◆ Quoted passage:
To turn the man out of the church would be to remove him from the safety of the church and send him back to the onslaughts of Satanic beings. Paul further describes the results of being "delivered to Satan" as the "destruction of his flesh." It is not clear whether the apostle envisioned death or simply physical difficulties as the result of the man's return to the realm of Satan. In either case the longer term goal is that his "spirit may be saved." Some have argued that death or physical torment would represent the penance that this man would have to pay for ultimate salvation. It is more likely that Paul hoped his difficulties outside the church would motivate a change in behavior, repentance, and the possibility of being reclaimed prior to the second coming of Christ.

Verses 6-8 provide an illustration to support Paul's contention that the incestuous man must be removed from the church. Only a little bit of leaven is necessary to leaven the whole batch of dough. Judaism understood leaven as a symbol of sin and its insidious ability to penetrate a community. There is no amount of sin that can safely be tolerated in a community of faith for sin tolerated spreads. As early as Deuteronomy 21:18-21 Israel understood this principle. The Feast of Unleavened Bread provided an annual occasion in which old leaven was thrown out and a new batch of dough begun. Paul alludes to this in verse 7 with his call to cleanse out the old leaven.

The illustration captured Paul's thought so much that by the end of verse 7 he was thinking in terms of the Christian application of the Jewish festivals. The Feast of the Unleavened Bread began with Passover in Judaism. Paul saw Christ's death as comparable to the death of the Passover lamb and so he is able to declare that Christ, our Passover, has been sacrificed. This leads him to think in terms of the Feast of Unleavened Bread. The church must be a new batch of dough. Therefore the old leaven of malice and evil must be removed. The new leaven of sincerity and truth must penetrate the loaf that is the church. By means of this illustration Paul has again called for the incestuous man to be expelled from the church.

◆ Stored data:
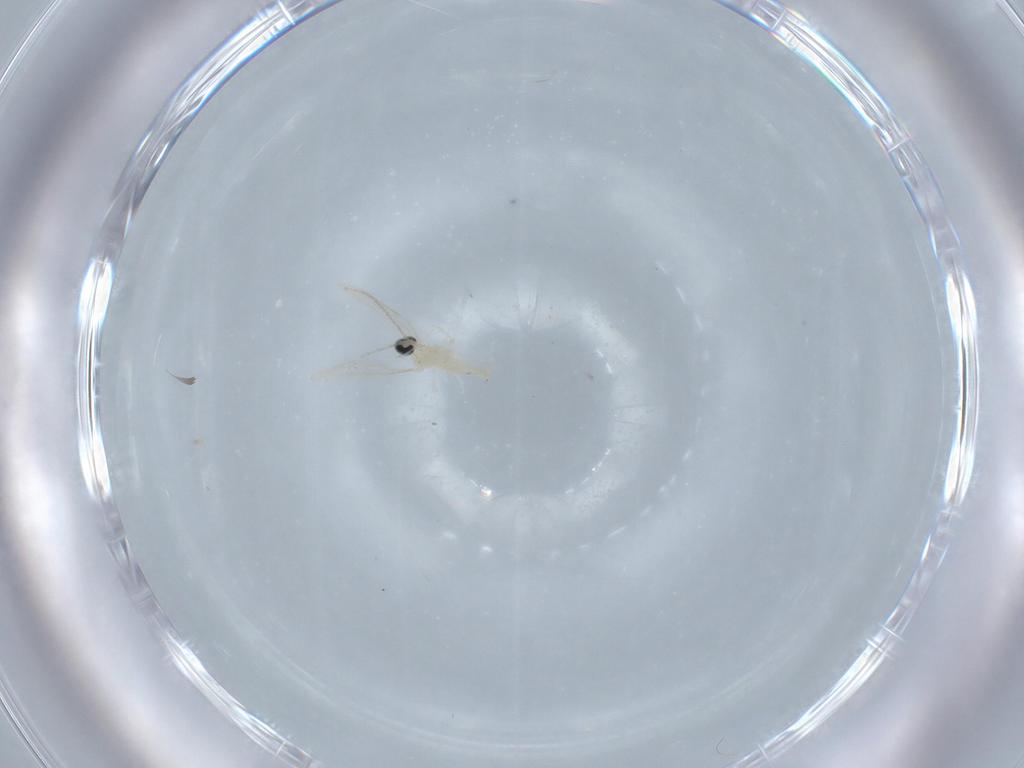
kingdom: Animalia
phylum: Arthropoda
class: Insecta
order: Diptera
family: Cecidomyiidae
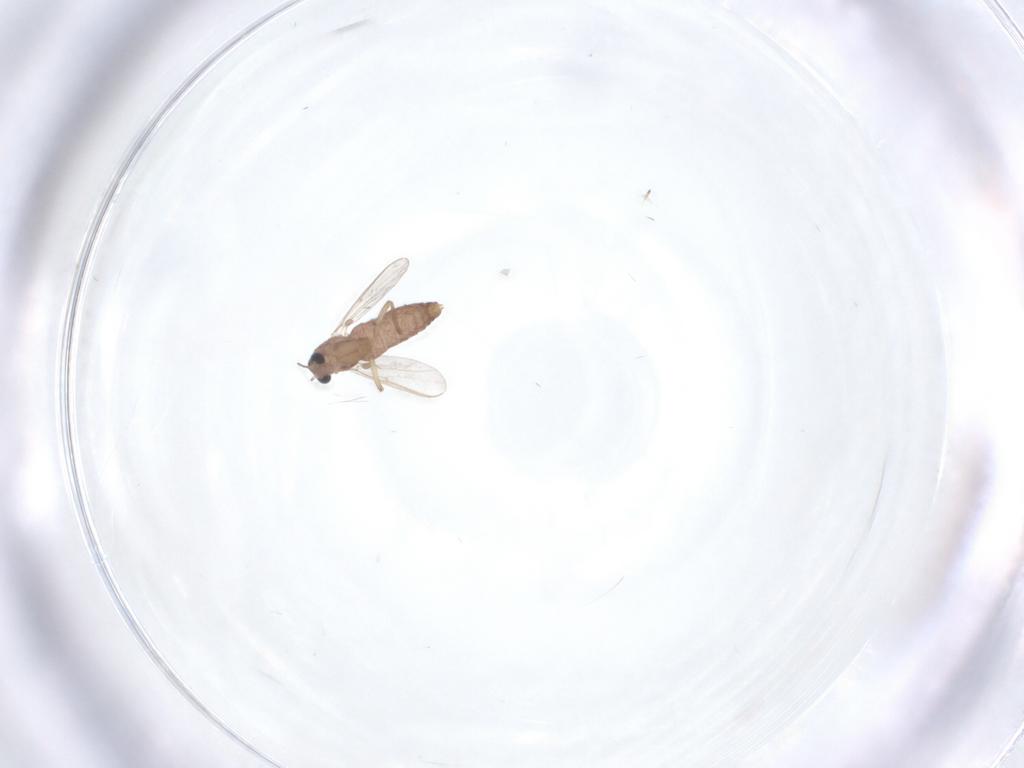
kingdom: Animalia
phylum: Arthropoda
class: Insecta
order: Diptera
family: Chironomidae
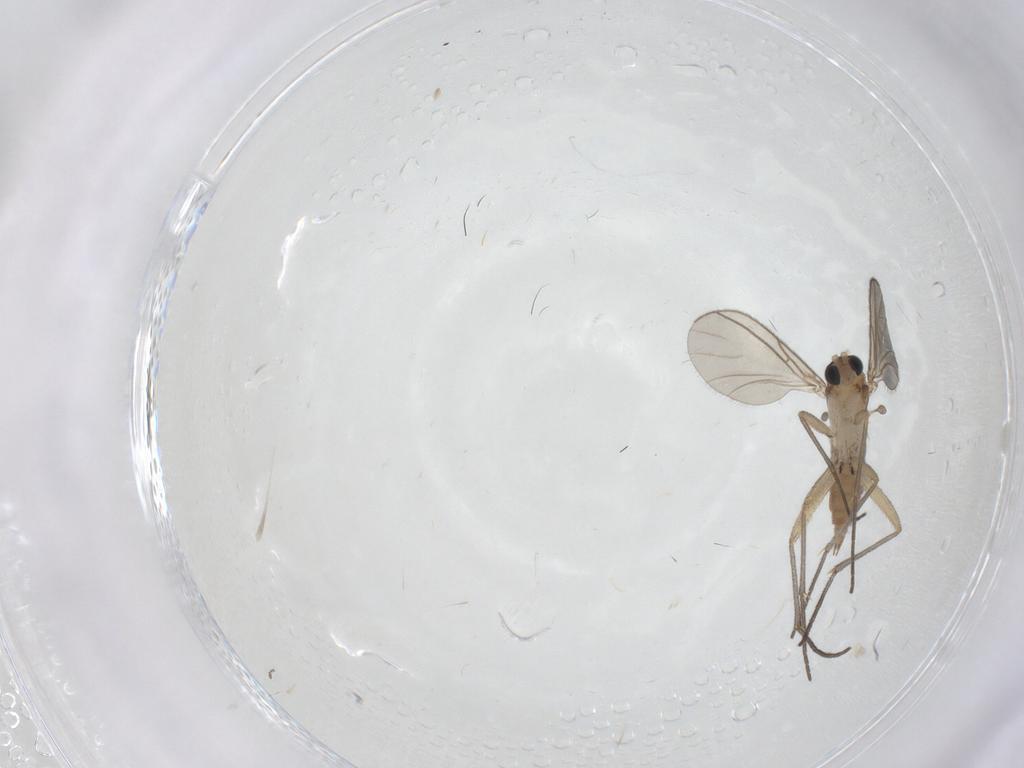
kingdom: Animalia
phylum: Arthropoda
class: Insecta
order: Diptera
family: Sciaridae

...

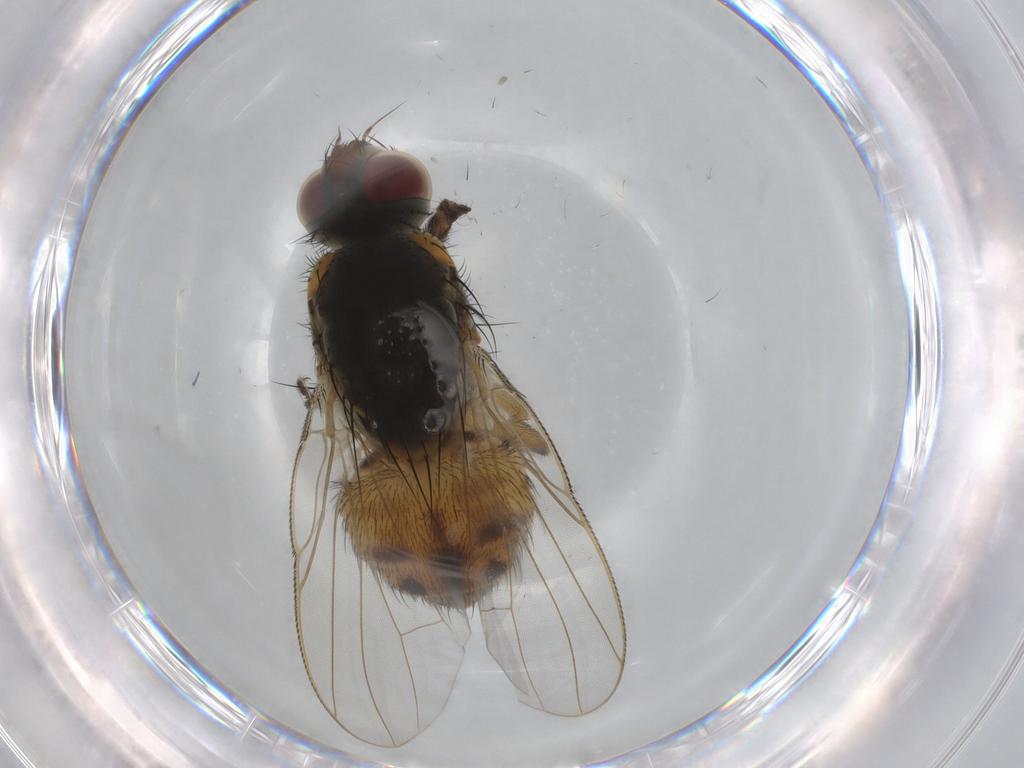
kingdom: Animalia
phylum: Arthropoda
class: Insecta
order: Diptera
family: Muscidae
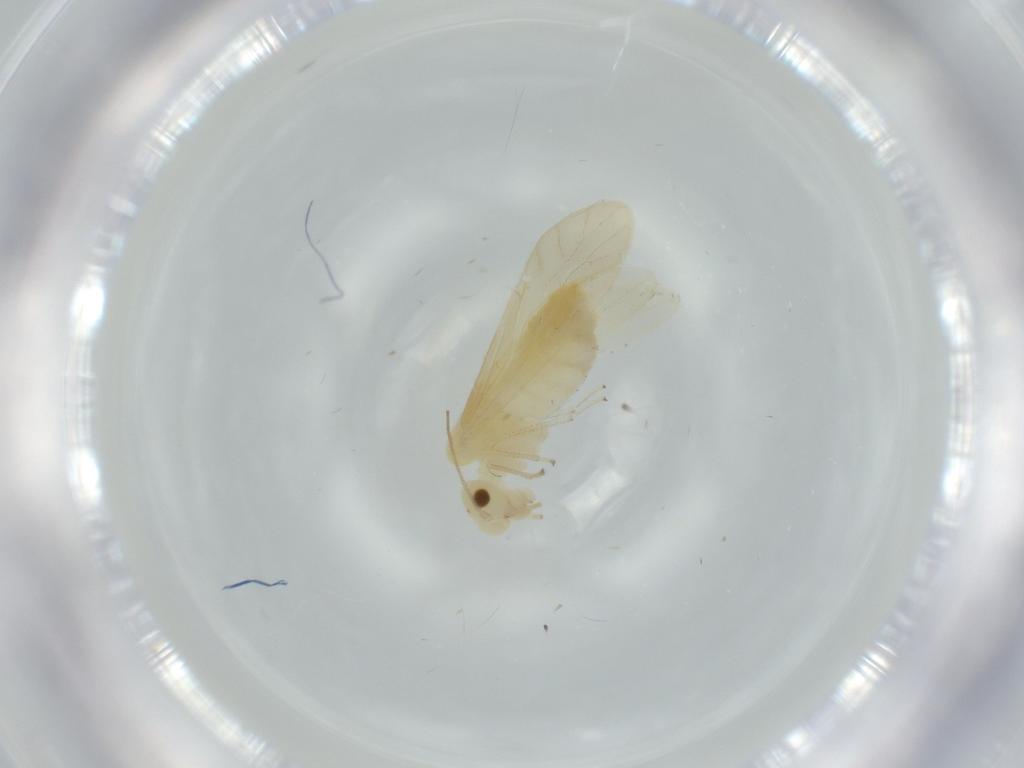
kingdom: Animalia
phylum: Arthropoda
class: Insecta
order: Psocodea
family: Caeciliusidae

* * *

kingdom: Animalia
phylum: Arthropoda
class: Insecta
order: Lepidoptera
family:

◆ Written tasks:
1. Reproduce word for word the section of the commentary on Paul's call to expel the incestuous man that opens with the words containing "Verses 6-8 provide" and closes with "the old leaven.".
2. Carry on the commentary on Paul's call to expel the incestuous man, starting after its last sentence.

◆ Responses for each task:
1.
Verses 6-8 provide an illustration to support Paul's contention that the incestuous man must be removed from the church. Only a little bit of leaven is necessary to leaven the whole batch of dough. Judaism understood leaven as a symbol of sin and its insidious ability to penetrate a community. There is no amount of sin that can safely be tolerated in a community of faith for sin tolerated spreads. As early as Deuteronomy 21:18-21 Israel understood this principle. The Feast of Unleavened Bread provided an annual occasion in which old leaven was thrown out and a new batch of dough begun. Paul alludes to this in verse 7 with his call to cleanse out the old leaven.

2.
The final paragraph in chapter 5, verses 9-13, attempts to clear up a misunderstanding and continues Paul's call for sexual purity in the Corinthian church. Verse 9 refers to a previous letter in which Paul had instructed the Corinthians not to associate with people involved in a variety of sins (mostly sexual). Verse 10 implies that the Corinthians twisted those instructions so that they claimed Paul was forbidding any kind contact with any sinful person. Given the structure of society in Corinth that would have meant withdrawal into a monastery. Sarcastically rejecting that option the Corinthians had arrogantly rejoiced in their Christian liberty that allowed incest in the church.

Verse 11 clarifies Paul's original instructions. Normal social and economic encounters with sinners are an expected part of the Christian life. What Paul was forbidding was fellowship with people involved in out and out sin while they claim to be Christians. Such fellowship would clearly be an example of the old leaven of sin penetrating and influencing the church. The real issue is still the incestuous man. Paul climaxes his response to this issue in verse 13 with a quotation of an expression found several times in Deuteronomy (17:7; 19:19; 21:21; 22:24; and 24:7), ""

It is possible that a generation ago the church needed to guard against legalism, intolerance, and harshness in its attitude toward sin. However, today's church stands in need of the same kind of admonition Paul gave to the Corinthians. Easy tolerance of sin will destroy our Christian identity. Without being judgmental or condemning of the sinner it is high time that evil influence was removed from our midst. The future of the church and of our children depends upon it.

Study Questions for Reflection and Discussion

These readings and study questions are in preparation for next week's lesson.

As you study each day ask the Lord to make his word come alive in your heart. Ask him to help you understand how his word should apply to your life.

First Day: Read the notes on 1 Corinthians 4:1-5:13. Look up the Scripture references.

1. Identify one or two new insights that seemed important to you. Describe why they were significant to you.

2. Select a spiritual truth that has a personal application in your own life. Describe how it applies to you.

3. Write a brief prayer asking the Lord to give you wisdom in your response to the looseness in sexual attitudes that seems to be penetrating the church in these days.

Second Day: Read 1 Corinthians 6:1-20. Now turn your focus to 1 Corinthians 6:1-11.

1. What do you think is the basic problem addressed in verses 1-8? Is the thought of Christians taking Christians to court a strange thought to you? Why? or why not?

2. Paul argues that since Christians will someday judge the world they should be competent to solve their own relational problems. Do you agree? Why? or why not? What assumptions may be necessary for Paul's "solution" to work?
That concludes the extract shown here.